Diabetes and heart disease in South Asian communities Compared to the population as a whole, South Asian people in the UK are:

  • 50% more likely to die of heart disease and strokes
  • up to six times more likely to develop diabetes
  • more likely to suffer diabetes-related renal, retinal and cardiovascular complications
  • more likely to have central obesity and low levels of HDL cholesterol
  • less physically active, because of practical, social and cultural factors The reasons are complex. Studies have pointed to a lack of culturally sensitive diabetes services adapted to the needs of this patient group. And because they’re not usually consulted about the healthcare they receive, South Asians who feel uncomfortable with mainstream appointment-driven healthcare are effectively excluded from the system.

Apnee Sehat

The South Asian community targeted for the Apnee Sehat lifestyle intervention programme in South Warwickshire is 90% of Sikh origin.


  • To motivate this community to change its lifestyle
  • To make it easier for this community to make healthy choices
  • To involve the community in developing culturally sensitive/acceptable strategies
  • To develop effective community communications to support sustained behaviour change
  • To develop and evaluate an effective toolkit

Organisations involved:

  • Warwick Hospital
  • Warwick University
  • Warwickshire PCT
  • Temple Committee
  • Council for Voluntary Services
  • Local community groups
  • Takeda UK and sanofi-aventis
  • Qualitative Evaluation by University of Warwick

Key Findings

  1. Generated general awareness of the importance of fundamental changes to health and lifestyles. “Me and mum now walk every day”
  2. Participants noted changes at individual and household level. “I’m more aware of what I eat, …I teach my children,… my husband too…. involve the whole family”
  3. Simple health messages were considered to be powerful and well received “We now just have green milk [semi - skimmed] - no blue [full fat]”
  4. The variety of approaches within the project are fundamental to the sustainability of change “The more you attend such occasions, the more you are reminded…”


The Apnee Sehat initiative not only raised awareness within a community of the particular health issues facing them, it also went on to provide them with the basic tools required in order to tackle those health issues, and has done so in a sustained fashion. This has proved to be a very successful formula with raised levels of knowledge and awareness and a whole community engaged in improving their health and lifestyle.

This is an example of effective partnership working, with a sustained and coordinated approach in order to maximise the health gain of a community. The drive and enthusiasm of a number of key people working in partnership has been of fundamental importance to the sustainability of the initiative so far.
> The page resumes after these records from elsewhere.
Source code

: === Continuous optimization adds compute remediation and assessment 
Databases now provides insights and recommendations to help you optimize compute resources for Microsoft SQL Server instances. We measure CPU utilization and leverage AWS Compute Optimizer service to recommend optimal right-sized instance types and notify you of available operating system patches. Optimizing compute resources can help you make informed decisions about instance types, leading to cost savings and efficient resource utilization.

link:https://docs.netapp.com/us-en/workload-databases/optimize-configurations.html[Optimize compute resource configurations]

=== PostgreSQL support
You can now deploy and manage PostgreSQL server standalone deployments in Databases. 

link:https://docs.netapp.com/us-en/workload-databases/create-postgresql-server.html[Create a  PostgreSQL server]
The South Asian community have been motivated, and sensitively instructed on how change may be instigated and sustained. The Sikh temple is a novel venue for the introduction of a health initiative and has been found to be positively instrumental in sustaining momentum and providing support.

This project has, we feel, set new standards for working across organisation and in giving a local community the opportunity to take health care into their own hands. We are really proud of the extent to which the community have adopted this project and given it an impact that the NHS could not have achieved its their own.

The project is now reaching a point where it is truly public led with the community feeding in ideas of how to take the work forward and sharing what they have learnt between them helping each other to change. People are genuinely changing and although it will not change the statistics overnight in time this will improve the long-term health outlook for this community. It has also given rise to tools that can be shared nationally allowing others to benefit from these combined efforts.